▶ ENTRIES SHOWN
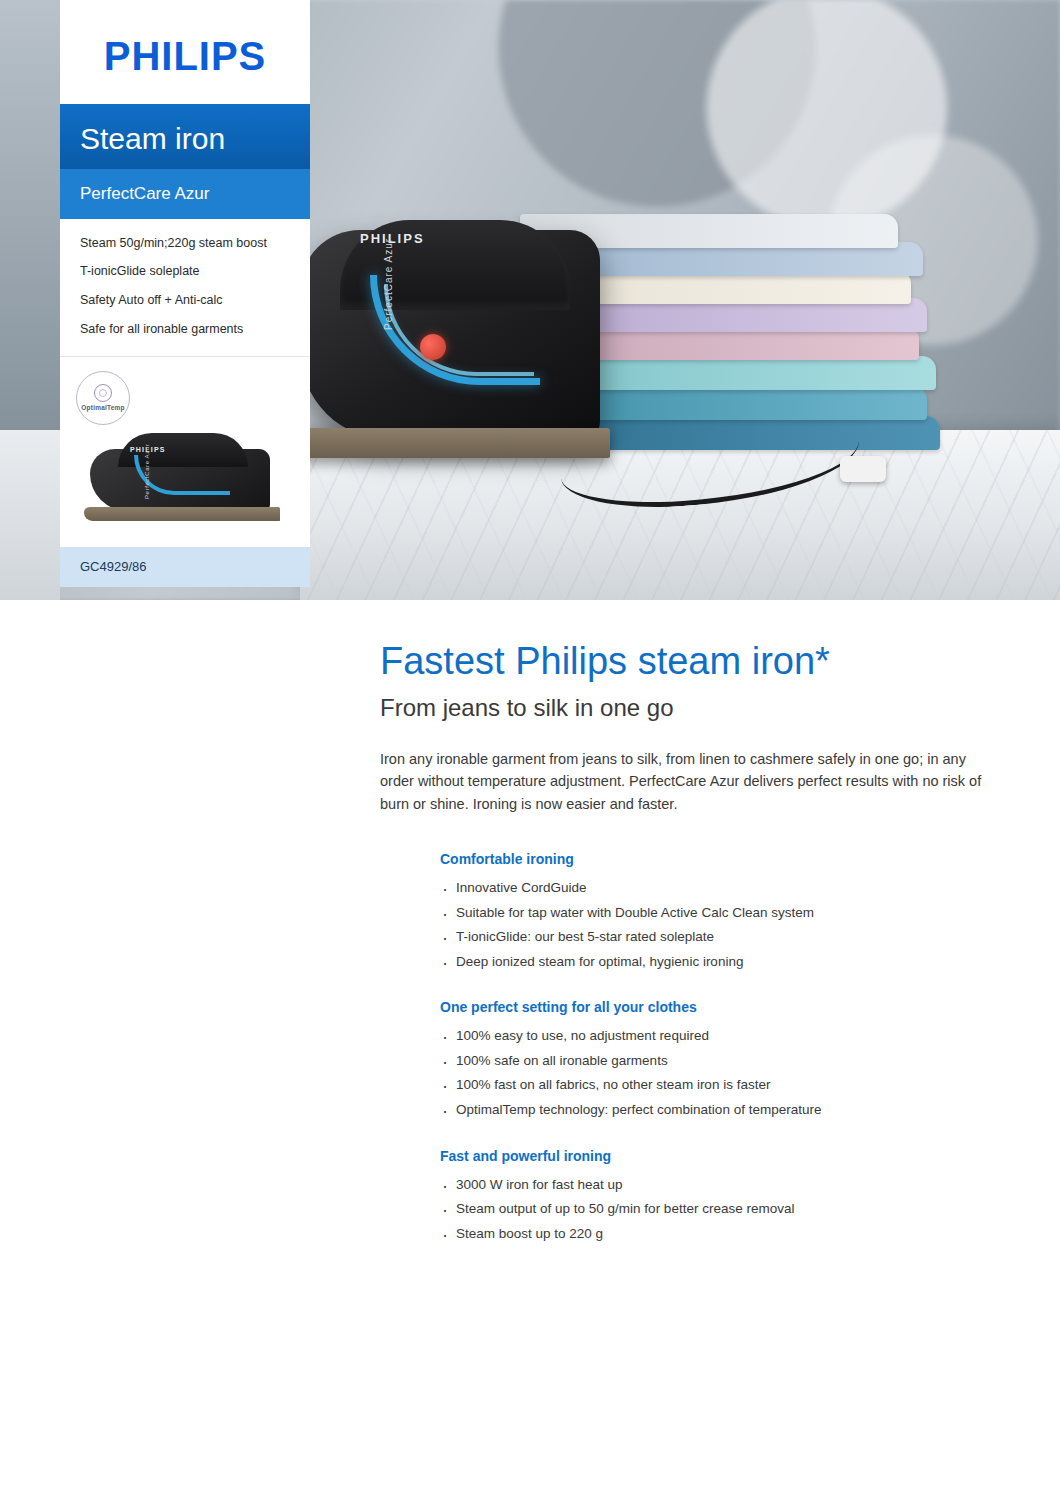PHILIPS
PerfectCare Azur
PHILIPS
Steam iron
PerfectCare Azur
Steam 50g/min;220g steam boost
T-ionicGlide soleplate
Safety Auto off + Anti-calc
Safe for all ironable garments
OptimalTemp
PHILIPS
PerfectCare Azur
GC4929/86
Fastest Philips steam iron*
From jeans to silk in one go
Iron any ironable garment from jeans to silk, from linen to cashmere safely in one go; in any order without temperature adjustment. PerfectCare Azur delivers perfect results with no risk of burn or shine. Ironing is now easier and faster.
Comfortable ironing
Innovative CordGuide
Suitable for tap water with Double Active Calc Clean system
T-ionicGlide: our best 5-star rated soleplate
Deep ionized steam for optimal, hygienic ironing
One perfect setting for all your clothes
100% easy to use, no adjustment required
100% safe on all ironable garments
100% fast on all fabrics, no other steam iron is faster
OptimalTemp technology: perfect combination of temperature
Fast and powerful ironing
3000 W iron for fast heat up
Steam output of up to 50 g/min for better crease removal
Steam boost up to 220 g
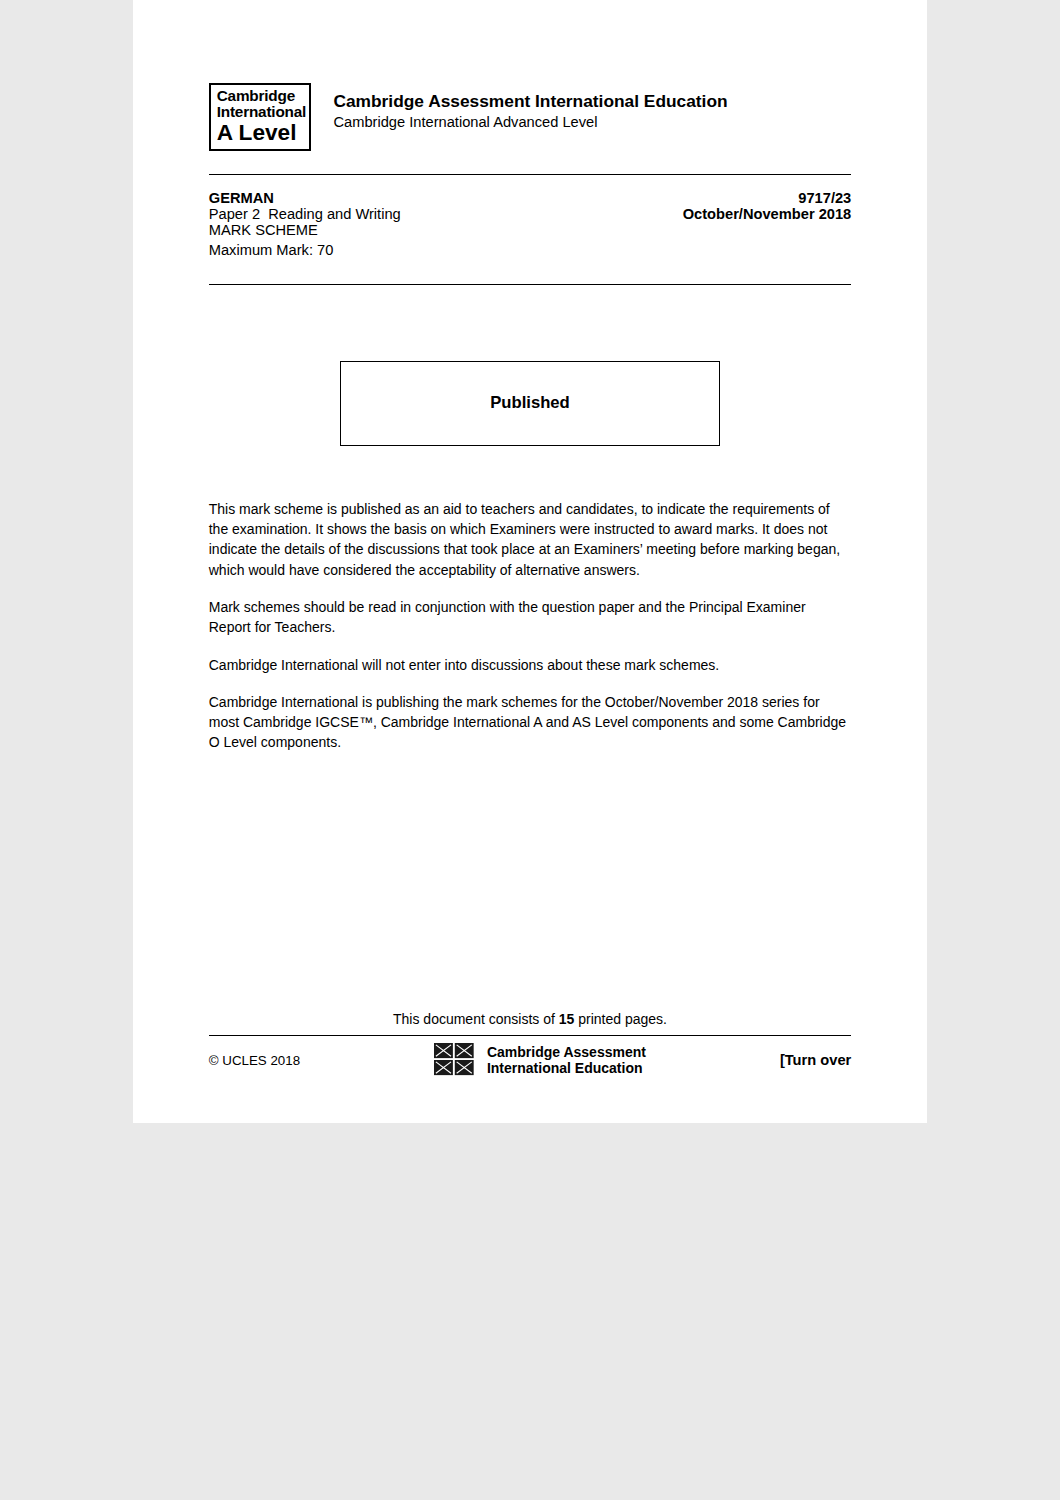Cambridge International A Level
Cambridge Assessment International Education
Cambridge International Advanced Level
GERMAN 9717/23
Paper 2 Reading and Writing October/November 2018
MARK SCHEME
Maximum Mark: 70
Published
This mark scheme is published as an aid to teachers and candidates, to indicate the requirements of the examination. It shows the basis on which Examiners were instructed to award marks. It does not indicate the details of the discussions that took place at an Examiners’ meeting before marking began, which would have considered the acceptability of alternative answers.
Mark schemes should be read in conjunction with the question paper and the Principal Examiner Report for Teachers.
Cambridge International will not enter into discussions about these mark schemes.
Cambridge International is publishing the mark schemes for the October/November 2018 series for most Cambridge IGCSE™, Cambridge International A and AS Level components and some Cambridge O Level components.
This document consists of 15 printed pages.
© UCLES 2018
Cambridge Assessment International Education
[Turn over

▶ EXERCISE DIRECTIONS
Could you restate every record above word for word, dropping the pictures?

▶ EXERCISE RESULT
PHILIPS
PerfectCare Azur
PHILIPS
Steam iron
PerfectCare Azur
Steam 50g/min;220g steam boost
T-ionicGlide soleplate
Safety Auto off + Anti-calc
Safe for all ironable garments
OptimalTemp
PHILIPS
PerfectCare Azur
GC4929/86
Fastest Philips steam iron*
From jeans to silk in one go
Iron any ironable garment from jeans to silk, from linen to cashmere safely in one go; in any order without temperature adjustment. PerfectCare Azur delivers perfect results with no risk of burn or shine. Ironing is now easier and faster.
Comfortable ironing
Innovative CordGuide
Suitable for tap water with Double Active Calc Clean system
T-ionicGlide: our best 5-star rated soleplate
Deep ionized steam for optimal, hygienic ironing
One perfect setting for all your clothes
100% easy to use, no adjustment required
100% safe on all ironable garments
100% fast on all fabrics, no other steam iron is faster
OptimalTemp technology: perfect combination of temperature
Fast and powerful ironing
3000 W iron for fast heat up
Steam output of up to 50 g/min for better crease removal
Steam boost up to 220 g
Cambridge International A Level
Cambridge Assessment International Education
Cambridge International Advanced Level
GERMAN 9717/23
Paper 2 Reading and Writing October/November 2018
MARK SCHEME
Maximum Mark: 70
Published
This mark scheme is published as an aid to teachers and candidates, to indicate the requirements of the examination. It shows the basis on which Examiners were instructed to award marks. It does not indicate the details of the discussions that took place at an Examiners’ meeting before marking began, which would have considered the acceptability of alternative answers.
Mark schemes should be read in conjunction with the question paper and the Principal Examiner Report for Teachers.
Cambridge International will not enter into discussions about these mark schemes.
Cambridge International is publishing the mark schemes for the October/November 2018 series for most Cambridge IGCSE™, Cambridge International A and AS Level components and some Cambridge O Level components.
This document consists of 15 printed pages.
© UCLES 2018
Cambridge Assessment International Education
[Turn over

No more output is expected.